# [지시]
"Segment small bowel" 문구가 들어 있는 줄에서 시작해 데이터의 마지막 줄에서 멈추고, 그 사이의 줄을 처음과 끝 줄까지 포함해 하나도 바꾸지 말고 그대로 출력하세요.

# [추출 자료]
====
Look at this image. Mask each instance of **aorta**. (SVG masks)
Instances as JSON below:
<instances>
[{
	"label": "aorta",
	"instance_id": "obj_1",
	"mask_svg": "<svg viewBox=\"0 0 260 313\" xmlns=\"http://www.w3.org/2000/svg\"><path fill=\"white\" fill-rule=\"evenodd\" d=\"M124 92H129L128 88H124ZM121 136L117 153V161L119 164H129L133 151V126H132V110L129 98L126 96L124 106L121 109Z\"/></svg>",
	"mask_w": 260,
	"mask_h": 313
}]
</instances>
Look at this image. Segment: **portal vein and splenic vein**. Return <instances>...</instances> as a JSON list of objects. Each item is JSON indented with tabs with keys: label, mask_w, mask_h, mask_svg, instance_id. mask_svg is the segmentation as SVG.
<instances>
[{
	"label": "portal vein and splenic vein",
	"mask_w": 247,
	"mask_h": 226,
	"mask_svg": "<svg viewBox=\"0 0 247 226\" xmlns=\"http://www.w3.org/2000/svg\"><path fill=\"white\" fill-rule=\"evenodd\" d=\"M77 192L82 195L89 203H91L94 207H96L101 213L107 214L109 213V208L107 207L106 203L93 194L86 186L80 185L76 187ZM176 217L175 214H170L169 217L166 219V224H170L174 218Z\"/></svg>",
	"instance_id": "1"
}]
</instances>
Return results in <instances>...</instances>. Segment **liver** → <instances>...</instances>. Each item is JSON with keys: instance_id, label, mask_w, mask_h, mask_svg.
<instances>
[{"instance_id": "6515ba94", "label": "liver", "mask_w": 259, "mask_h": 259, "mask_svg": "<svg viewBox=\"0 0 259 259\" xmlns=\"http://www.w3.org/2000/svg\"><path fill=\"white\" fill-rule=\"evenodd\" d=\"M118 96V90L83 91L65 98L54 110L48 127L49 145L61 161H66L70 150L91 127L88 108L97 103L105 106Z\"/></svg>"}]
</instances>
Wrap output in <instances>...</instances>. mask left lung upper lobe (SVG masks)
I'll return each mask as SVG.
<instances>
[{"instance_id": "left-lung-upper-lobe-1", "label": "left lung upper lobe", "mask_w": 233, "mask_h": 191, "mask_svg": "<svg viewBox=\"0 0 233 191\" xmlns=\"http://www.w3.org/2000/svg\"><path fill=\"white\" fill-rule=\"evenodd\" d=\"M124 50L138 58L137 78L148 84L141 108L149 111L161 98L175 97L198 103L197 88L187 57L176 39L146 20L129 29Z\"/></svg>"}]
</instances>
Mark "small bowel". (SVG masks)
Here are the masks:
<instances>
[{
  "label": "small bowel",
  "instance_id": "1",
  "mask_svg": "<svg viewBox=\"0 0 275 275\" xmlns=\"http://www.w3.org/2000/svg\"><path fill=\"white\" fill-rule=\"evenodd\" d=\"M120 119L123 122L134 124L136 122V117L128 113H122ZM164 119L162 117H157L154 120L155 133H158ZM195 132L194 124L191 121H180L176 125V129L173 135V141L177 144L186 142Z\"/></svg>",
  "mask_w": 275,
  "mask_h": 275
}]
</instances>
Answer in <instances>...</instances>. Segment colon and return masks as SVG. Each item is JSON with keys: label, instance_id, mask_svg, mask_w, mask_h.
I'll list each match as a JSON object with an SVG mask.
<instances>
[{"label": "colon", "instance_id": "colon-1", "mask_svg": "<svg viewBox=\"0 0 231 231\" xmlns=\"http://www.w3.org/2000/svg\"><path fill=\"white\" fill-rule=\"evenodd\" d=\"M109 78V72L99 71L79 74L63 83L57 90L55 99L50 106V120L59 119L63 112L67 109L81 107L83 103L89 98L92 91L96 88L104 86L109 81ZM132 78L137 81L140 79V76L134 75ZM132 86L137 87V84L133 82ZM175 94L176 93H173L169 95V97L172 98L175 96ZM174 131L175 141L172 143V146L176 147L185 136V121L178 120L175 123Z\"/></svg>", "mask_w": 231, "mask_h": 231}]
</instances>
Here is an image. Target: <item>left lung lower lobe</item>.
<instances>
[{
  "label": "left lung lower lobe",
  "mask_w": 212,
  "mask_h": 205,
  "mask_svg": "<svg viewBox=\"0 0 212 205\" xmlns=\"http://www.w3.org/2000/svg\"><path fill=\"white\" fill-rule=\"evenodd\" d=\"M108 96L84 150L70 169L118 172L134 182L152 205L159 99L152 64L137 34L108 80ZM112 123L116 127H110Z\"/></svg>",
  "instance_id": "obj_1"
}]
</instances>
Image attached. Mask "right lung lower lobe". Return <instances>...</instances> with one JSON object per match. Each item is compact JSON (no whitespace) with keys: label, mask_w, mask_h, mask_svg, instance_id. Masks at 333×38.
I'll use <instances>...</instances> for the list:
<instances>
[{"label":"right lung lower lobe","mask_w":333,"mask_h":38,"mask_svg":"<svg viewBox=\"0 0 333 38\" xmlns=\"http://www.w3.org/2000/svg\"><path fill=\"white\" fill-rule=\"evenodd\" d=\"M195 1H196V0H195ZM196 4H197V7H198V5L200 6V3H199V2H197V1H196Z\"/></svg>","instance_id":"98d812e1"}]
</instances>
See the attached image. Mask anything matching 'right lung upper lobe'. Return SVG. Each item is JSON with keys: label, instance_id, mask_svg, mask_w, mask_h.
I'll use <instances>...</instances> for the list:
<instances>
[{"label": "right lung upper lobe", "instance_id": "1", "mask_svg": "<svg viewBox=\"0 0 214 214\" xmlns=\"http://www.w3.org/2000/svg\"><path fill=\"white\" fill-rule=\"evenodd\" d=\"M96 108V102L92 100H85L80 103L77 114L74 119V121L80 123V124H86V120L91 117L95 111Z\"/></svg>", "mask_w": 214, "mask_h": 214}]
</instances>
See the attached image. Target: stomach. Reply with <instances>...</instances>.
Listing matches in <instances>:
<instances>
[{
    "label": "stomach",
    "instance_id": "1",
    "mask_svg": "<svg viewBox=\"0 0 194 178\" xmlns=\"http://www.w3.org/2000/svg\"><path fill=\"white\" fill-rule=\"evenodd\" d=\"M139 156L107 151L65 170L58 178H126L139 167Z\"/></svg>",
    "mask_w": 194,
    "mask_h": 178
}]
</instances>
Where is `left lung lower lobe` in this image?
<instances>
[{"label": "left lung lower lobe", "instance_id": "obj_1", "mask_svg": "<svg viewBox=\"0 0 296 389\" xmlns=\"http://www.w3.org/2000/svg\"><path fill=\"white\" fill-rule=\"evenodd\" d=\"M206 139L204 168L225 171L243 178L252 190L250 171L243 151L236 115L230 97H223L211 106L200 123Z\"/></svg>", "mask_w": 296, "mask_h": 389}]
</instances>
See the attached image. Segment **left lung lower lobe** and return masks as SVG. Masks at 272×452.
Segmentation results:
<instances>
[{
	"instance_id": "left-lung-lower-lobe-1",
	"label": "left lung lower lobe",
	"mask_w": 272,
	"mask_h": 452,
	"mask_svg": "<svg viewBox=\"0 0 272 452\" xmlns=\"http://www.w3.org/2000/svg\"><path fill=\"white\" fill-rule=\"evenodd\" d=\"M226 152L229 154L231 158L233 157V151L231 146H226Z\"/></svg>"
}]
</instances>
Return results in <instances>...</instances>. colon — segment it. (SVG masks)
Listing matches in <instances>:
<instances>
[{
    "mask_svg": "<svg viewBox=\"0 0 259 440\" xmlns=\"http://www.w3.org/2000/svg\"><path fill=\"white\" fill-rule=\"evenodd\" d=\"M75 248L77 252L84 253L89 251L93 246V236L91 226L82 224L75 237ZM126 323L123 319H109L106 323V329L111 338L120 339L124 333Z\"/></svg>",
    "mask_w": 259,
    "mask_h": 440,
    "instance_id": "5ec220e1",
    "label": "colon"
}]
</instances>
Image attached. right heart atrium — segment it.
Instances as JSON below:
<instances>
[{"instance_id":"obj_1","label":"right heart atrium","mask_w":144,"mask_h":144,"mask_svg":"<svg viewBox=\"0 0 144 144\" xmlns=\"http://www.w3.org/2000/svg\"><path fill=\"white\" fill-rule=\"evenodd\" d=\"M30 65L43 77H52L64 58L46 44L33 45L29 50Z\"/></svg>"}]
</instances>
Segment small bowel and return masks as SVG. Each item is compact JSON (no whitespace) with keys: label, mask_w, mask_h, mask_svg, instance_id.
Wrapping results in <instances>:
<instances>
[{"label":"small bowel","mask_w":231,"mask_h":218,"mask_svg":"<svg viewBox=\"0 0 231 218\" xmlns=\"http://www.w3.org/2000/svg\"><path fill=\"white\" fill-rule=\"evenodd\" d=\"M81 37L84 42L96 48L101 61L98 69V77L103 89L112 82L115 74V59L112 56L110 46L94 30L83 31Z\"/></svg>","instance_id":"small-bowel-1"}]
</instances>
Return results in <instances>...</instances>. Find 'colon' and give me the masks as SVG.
====
# [응답]
Segment small bowel and return masks as SVG. Each item is compact JSON (no whitespace) with keys: label, mask_w, mask_h, mask_svg, instance_id.
Wrapping results in <instances>:
<instances>
[{"label":"small bowel","mask_w":231,"mask_h":218,"mask_svg":"<svg viewBox=\"0 0 231 218\" xmlns=\"http://www.w3.org/2000/svg\"><path fill=\"white\" fill-rule=\"evenodd\" d=\"M81 37L84 42L96 48L101 61L98 69V77L103 89L112 82L115 74V59L112 56L110 46L94 30L83 31Z\"/></svg>","instance_id":"small-bowel-1"}]
</instances>
Return results in <instances>...</instances>. Find 'colon' and give me the masks as SVG.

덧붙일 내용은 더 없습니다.